* [What the exercise asks]:
Word for word, return the lines from the top of the listing to the line containing "As different data", both ends included, and no others.

* [Provided records]:
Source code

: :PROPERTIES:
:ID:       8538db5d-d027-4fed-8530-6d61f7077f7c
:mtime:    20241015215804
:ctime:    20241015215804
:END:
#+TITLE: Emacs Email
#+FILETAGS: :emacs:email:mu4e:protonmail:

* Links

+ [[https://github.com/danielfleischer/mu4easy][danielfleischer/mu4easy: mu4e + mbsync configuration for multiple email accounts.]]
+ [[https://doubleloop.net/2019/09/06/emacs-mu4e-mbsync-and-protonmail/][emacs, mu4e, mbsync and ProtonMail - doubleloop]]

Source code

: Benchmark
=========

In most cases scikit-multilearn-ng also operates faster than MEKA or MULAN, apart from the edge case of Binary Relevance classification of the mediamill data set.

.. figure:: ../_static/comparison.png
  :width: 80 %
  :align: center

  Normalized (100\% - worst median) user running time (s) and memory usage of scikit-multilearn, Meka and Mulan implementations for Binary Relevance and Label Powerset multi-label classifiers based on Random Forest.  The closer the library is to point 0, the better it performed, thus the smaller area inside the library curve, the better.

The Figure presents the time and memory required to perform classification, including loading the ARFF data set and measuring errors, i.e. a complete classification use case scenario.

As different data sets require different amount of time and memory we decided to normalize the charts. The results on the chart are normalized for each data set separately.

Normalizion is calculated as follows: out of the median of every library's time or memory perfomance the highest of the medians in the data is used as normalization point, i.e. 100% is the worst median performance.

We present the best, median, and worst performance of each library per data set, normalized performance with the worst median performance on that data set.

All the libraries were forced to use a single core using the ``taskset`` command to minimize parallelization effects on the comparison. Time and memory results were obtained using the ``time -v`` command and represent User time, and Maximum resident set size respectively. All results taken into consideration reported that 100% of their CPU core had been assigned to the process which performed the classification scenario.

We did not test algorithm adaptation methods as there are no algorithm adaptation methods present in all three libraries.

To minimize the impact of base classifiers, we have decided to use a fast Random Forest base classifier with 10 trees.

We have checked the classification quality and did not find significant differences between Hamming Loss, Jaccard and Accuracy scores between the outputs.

* [Solution for this problem]:
Source code

: :PROPERTIES:
:ID:       8538db5d-d027-4fed-8530-6d61f7077f7c
:mtime:    20241015215804
:ctime:    20241015215804
:END:
#+TITLE: Emacs Email
#+FILETAGS: :emacs:email:mu4e:protonmail:

* Links

+ [[https://github.com/danielfleischer/mu4easy][danielfleischer/mu4easy: mu4e + mbsync configuration for multiple email accounts.]]
+ [[https://doubleloop.net/2019/09/06/emacs-mu4e-mbsync-and-protonmail/][emacs, mu4e, mbsync and ProtonMail - doubleloop]]

Source code

: Benchmark
=========

In most cases scikit-multilearn-ng also operates faster than MEKA or MULAN, apart from the edge case of Binary Relevance classification of the mediamill data set.

.. figure:: ../_static/comparison.png
  :width: 80 %
  :align: center

  Normalized (100\% - worst median) user running time (s) and memory usage of scikit-multilearn, Meka and Mulan implementations for Binary Relevance and Label Powerset multi-label classifiers based on Random Forest.  The closer the library is to point 0, the better it performed, thus the smaller area inside the library curve, the better.

The Figure presents the time and memory required to perform classification, including loading the ARFF data set and measuring errors, i.e. a complete classification use case scenario.

As different data sets require different amount of time and memory we decided to normalize the charts. The results on the chart are normalized for each data set separately.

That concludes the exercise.